Regional park in New Zealand

Lake Tekapo Regional Park (also known as Takapō Regional Park), is a regional park in the Canterbury Region of New Zealand's South Island. It covers 165 ha at the eastern side of the southern end of Lake Tekapo, east of the Lake Tekapo township. It is the newest of the four Canterbury regional parks managed by Environment Canterbury.

==History==

===Pre-European history===

Local Māori call the lake "Takapo" meaning "leave by night". According to oral history, the lake has a taniwha (monster), and the tohunga (spiritual leader) Hipa Te Maiharoa is the only person to have swum the lake and escaped it.

Ngāi Tahu used the lake as a source for a source of waterfowl and a species of eel they call tuna.

===European settlement===

Europeans settled the Mackenzie Basin in the mid-1850s, establishing part of Tekapo Station at the site of the current regional park. The station was divided between Mt Hay Station and Sawdwon Stations in 1948.

In 1951, the completion of Lake Tekapo Dam submerged a homestead on the site. In 1957, fencing and tree planting of the area began to control soil erosion and drifting sands; the plantings were mostly Corsican, Lodgepole and Ponderosa pine with some European larch. In 1963, the area was vested as a Soil Conservation Reserve.

===Regional park===

Environment Canterbury took over stewardship of the site in 1989.

The Lake Tekapo Recreational Park Society was established in August 2008. It provides support the council in developing the park and coordinate volunteer activities, with funding from local businesses and organisations.

In 2011, the society proposed the development of an area in the park for a caravan park.

In 2019, the society called for a reduction to the main access road to the park due to a "rapid rise" in the number of people using the park.

=== Naming ===
"Tekapo" is a misspelling of Takapō, the name of the lake in the Māori language.
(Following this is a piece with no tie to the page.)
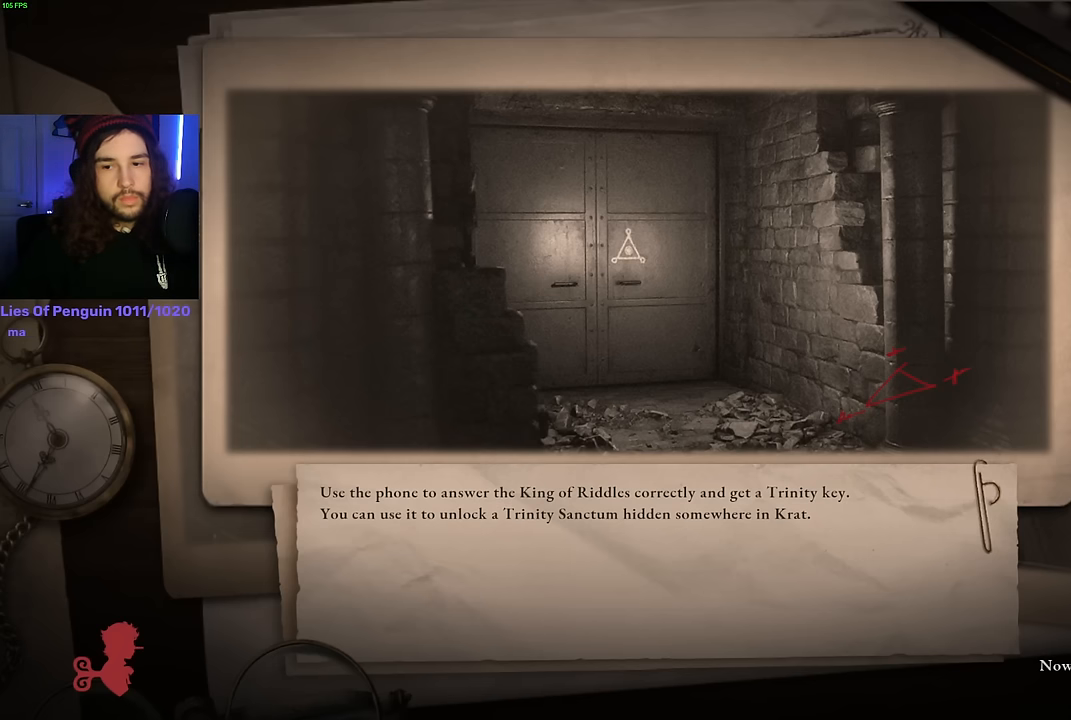
{"keys": [], "mouse": [], "events": []}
Takapō means "to leave in haste at night". In 2021, the Mackenzie District Council announced that it will start using the dual names of Tekapo and Takapō when referring to Lake Tekapo. Environment Canterbury refers to the park as Takapō Regional Park.

==Recreation==

The park has 24 kilometres of mountain biking, cycling, walking and running tracks, graded for difficulty. There are extensive conifers, views of the lake and Two Thumb Range. There is an orienteering course, and cross-country skiing is also possible in winter.

The park also features a 2 ha fully fenced dog park, shallow swimming beaches, picnic tables and picnic spots, disc golf facilities, and a public toilet. There are no on-site barbecues and fires are banned, but people can bring their own enclosed barbecue and gas to use near the beach.

Boats are allowed in the lake, but there is a 5 knot speed limit for paddle, sail and power craft in a designated area near the park.

Stuff listed the park as one of the best dog-friendly destinations in New Zealand, while the New Zealand Herald listed it as one of the best autumn destinations. The Vancouver Sun recommended a hike of the regional park as part of a New Zealand holiday.

The park can be accessed via Lilybank Road, or on tracks from the Lake Tekapo township and Cowans Hill.